How the conditions are to be interpreted: Exempt and/or non-business activities: Do all members have to have exempt and/or non-business activities?
Member States are entitled to require that the members carry on their exempt and/or non-business activities in a regular and consistent manner rather than merely sporadically. The relevant activities need to represent a significant (and not a de minimis) part of the taxpayer’s business. The Commission supported this interpretation in Toetsing (case C-407/07).
HMRC considers that an entity would be eligible for membership if:
- 5 per cent or more of its total supplies were exempt and/or non-business supplies in the immediate 12 months prior to joining the CSG
- or 5 per cent or more of its total supplies were exempt and/or non-business supplies in its last completed partial exemption, business/non-business year prior to its membership of a CSG
- or at the time of joining a CSG, although it does not fulfil the first two tests it:
i) has an intention to receive and does receive, qualifying services which are ‘directly necessary’ from the CSG, in the 12 month period starting from the date of joining
ii) those services are directly utilised within 12 months of receipt by the member to make 5 per cent or more exempt and/or non-business onward supplies.
The exempt activity of members must fall within the particular Exemption Groups known as ‘public interest’ activities (see CSE1030).

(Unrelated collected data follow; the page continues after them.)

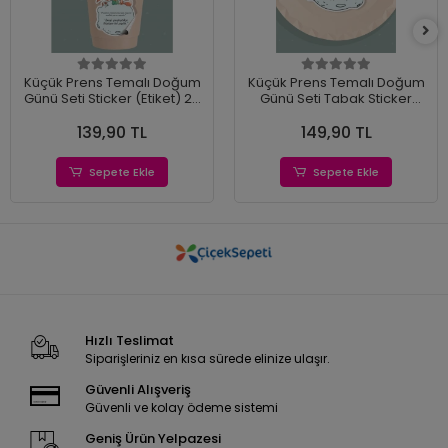
Küçük Prens Temalı Doğum
Küçük Prens Temalı Doğum
Günü Seti Sticker (Etiket) 20
Günü Seti Tabak Sticker
'li
(Etiket) 15'li
139,90 TL
149,90 TL
Sepete Ekle
Sepete Ekle
Hızlı Teslimat
Siparişleriniz en kısa sürede elinize ulaşır.
Güvenli Alışveriş
Güvenli ve kolay ödeme sistemi
Geniş Ürün Yelpazesi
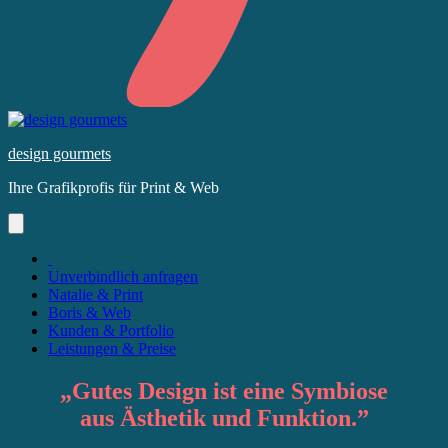
Skip
to
design gourmets
content
Ihre Grafikprofis für Print & Web
Unverbindlich anfragen
Natalie & Print
Boris & Web
Kunden & Portfolio
Leistungen & Preise
„
Gutes Design
ist eine Symbiose
aus
Ästhetik
und
Funktion
.”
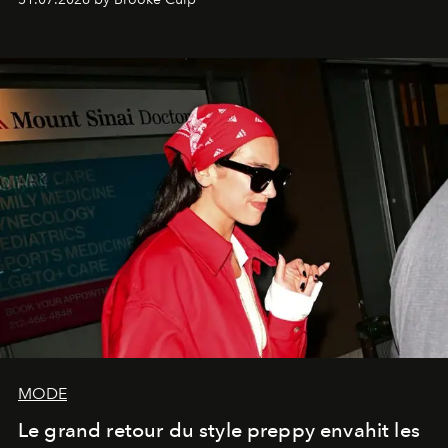
MODE
Le grand retour du style preppy envahit les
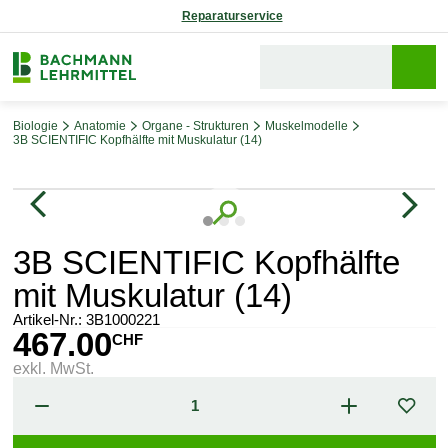
Reparaturservice
Biologie
Anatomie
Organe - Strukturen
Muskelmodelle
3B SCIENTIFIC Kopfhälfte mit Muskulatur (14)
Bildergalerie überspringen
3B SCIENTIFIC Kopfhälfte
mit Muskulatur (14)
Artikel-Nr.:
3B1000221
467.00
CHF
exkl. MwSt.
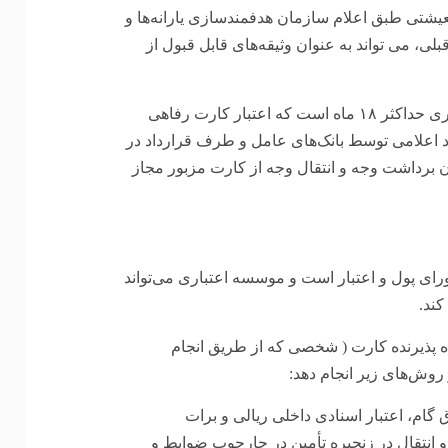
یشتی طبق اعلام سازمان هدفمندسازی یارانه‌ها و
، می تواند به عنوان وثیقه‌های قابل قبول از
همچنین، مهلت بازپرداخت اعتبار اعطایی به تشخیص موسسه اعتباری حداکثر ۱۸ ماه است که اعتبار کارت رفاهی
اد اعلامی توسط بانک‌های عامل و طرف قرارداد در
ن برداشت وجه و انتقال وجه از کارت مزبور مجاز
رای پول و اعتبار است و موسسه اعتباری می‌تواند
کند.
 پذیرنده کارت ( شخصی که از طریق انجام
روش‌های زیر انجام دهد:
ق گام، اعتبار اسنادی داخلی ریالی و برات
 و انتقال در زنجیره تأمین در چارچوب ضوابط و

If a member ceases to be eligible for membership of the CSG, going forward, there have to be at least two remaining eligible members for the CSG itself to continue to be a CSG falling within the terms of Group 16 of Schedule 9 to the VAT Act 1994 and therefore to continue to be able to make exempt supplies.
If a body is wholly taxable but has a clear intention to make exempt and/or non- business supplies within the next 12 months HMRC would accept it is eligible to join a CSG.